The court held that the MoU and the agreement of sale should be read together as part of the same transaction. Despite the use of the word “may” in the arbitration clause of the agreement of sale, the court found that the intention to arbitrate was clear when both agreements were considered together. This interpretation ensures that the intention of the parties to arbitrate disputes is not defeated by the wording of a single clause in one of the agreements.

5. Insufficient Stamping of Agreements

The respondents raised an objection regarding the insufficient stamping of the MoU and the agreement of sale. The court cited a Supreme Court decision, holding that issues of insufficient stamping should be left for the arbitral tribunal to decide. This interpretation ensures that minor procedural issues do not prevent parties from accessing arbitration.

Judgment and Implications

The High Court of Telangana allowed the arbitration application, appointing Sri Justice V. V. S. Rao, Former Judge of the High Court of Andhra Pradesh, as the sole arbitrator. The court held that a valid arbitration agreement exists between the parties and that all issues, including the termination of the MoU and the agreement of sale, should be decided by the arbitral tribunal.

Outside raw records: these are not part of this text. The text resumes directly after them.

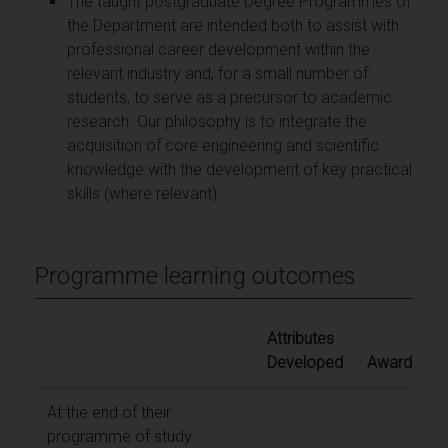
The taught postgraduate Degree Programmes of
the Department are intended both to assist with
professional career development within the
relevant industry and, for a small number of
students, to serve as a precursor to academic
research. Our philosophy is to integrate the
acquisition of core engineering and scientific
knowledge with the development of key practical
skills (where relevant).
Programme learning outcomes
Attributes
Developed
Awards
At the end of their
programme of study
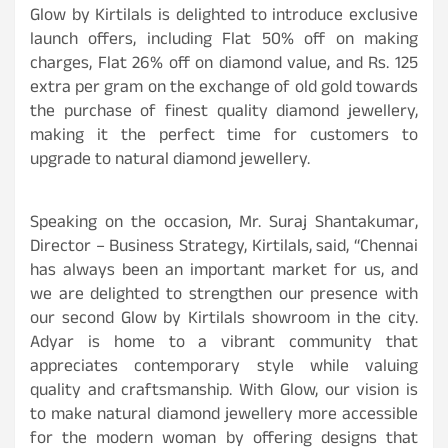
Glow by Kirtilals is delighted to introduce exclusive
launch offers, including Flat 50% off on making
charges, Flat 26% off on diamond value, and Rs. 125
extra per gram on the exchange of old gold towards
the purchase of finest quality diamond jewellery,
making it the perfect time for customers to
upgrade to natural diamond jewellery.
Speaking on the occasion, Mr. Suraj Shantakumar,
Director – Business Strategy, Kirtilals, said, “Chennai
has always been an important market for us, and
we are delighted to strengthen our presence with
our second Glow by Kirtilals showroom in the city.
Adyar is home to a vibrant community that
appreciates contemporary style while valuing
quality and craftsmanship. With Glow, our vision is
to make natural diamond jewellery more accessible
for the modern woman by offering designs that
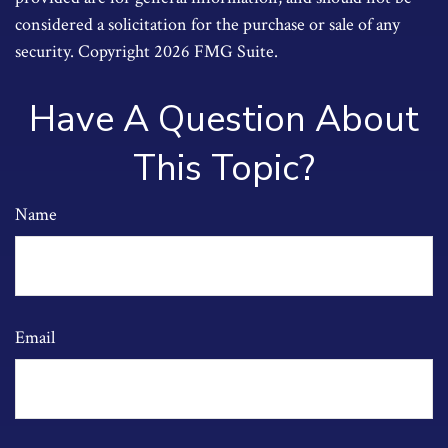
considered a solicitation for the purchase or sale of any
security. Copyright
2026 FMG Suite.
Have A Question About
This Topic?
Name
Email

Interpretation of ‘May’ in an Agreement

One of the critical aspects of this judgment is the interpretation of the word “may” in the arbitration clause of the agreement of sale. The respondents argued that the use of “may” introduced an element of uncertainty and rendered the arbitration clause unenforceable. However, the court held that when read together with the MoU, which clearly provided for arbitration, the intention of the parties to arbitrate was evident. The court cited the Supreme Court’s decision in Olympus Superstructures (P) Ltd. v. Meena Vijay Khetan (1999) 5 SCC 651, which emphasized that in interconnected agreements, the arbitration clause in the main agreement governs disputes arising under both agreements.

Conclusion

The High Court of Telangana’s judgment in Urbanwoods Realty LLP vs Mrs. Uma Rastogi & Another is a significant contribution to the jurisprudence on arbitration law. It deals with the importance of arbitration as a dispute resolution mechanism, particularly in complex commercial transactions. The court’s interpretation of the word “may” in the arbitration clause is particularly noteworthy, as it reflects a pragmatic approach to enforcing the parties’ intention to arbitrate.

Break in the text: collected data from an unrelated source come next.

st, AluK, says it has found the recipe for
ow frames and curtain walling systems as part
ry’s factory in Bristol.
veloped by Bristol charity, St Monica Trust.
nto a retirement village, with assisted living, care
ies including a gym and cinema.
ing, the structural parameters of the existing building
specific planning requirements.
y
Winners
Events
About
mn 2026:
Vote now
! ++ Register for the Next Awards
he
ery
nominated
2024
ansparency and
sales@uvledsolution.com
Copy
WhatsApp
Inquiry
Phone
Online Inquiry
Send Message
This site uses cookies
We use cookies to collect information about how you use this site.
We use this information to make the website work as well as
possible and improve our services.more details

The judgment also highlights the need for clear and unambiguous arbitration clauses in agreements. While the court was able to infer the intention to arbitrate from the interconnected nature of the agreements, parties would be well-advised to use definitive language in their arbitration clauses to avoid ambiguity. This judgment serves as a reminder that arbitration is a valuable tool for resolving disputes efficiently and effectively, provided that the arbitration agreements are properly drafted and enforced.

In conclusion, the High Court of Telangana’s decision reaffirms the sanctity of arbitration agreements and provides valuable guidance for legal practitioners and businesses. It emphasizes the importance of clear arbitration clauses and the limited role of the referral court under Section 11, ensuring that arbitration proceedings are not unduly delayed or interfered with by preliminary judicial scrutiny. This judgment is a testament to the robustness of arbitration as a dispute resolution mechanism and offers valuable insights for legal practitioners and businesses alike.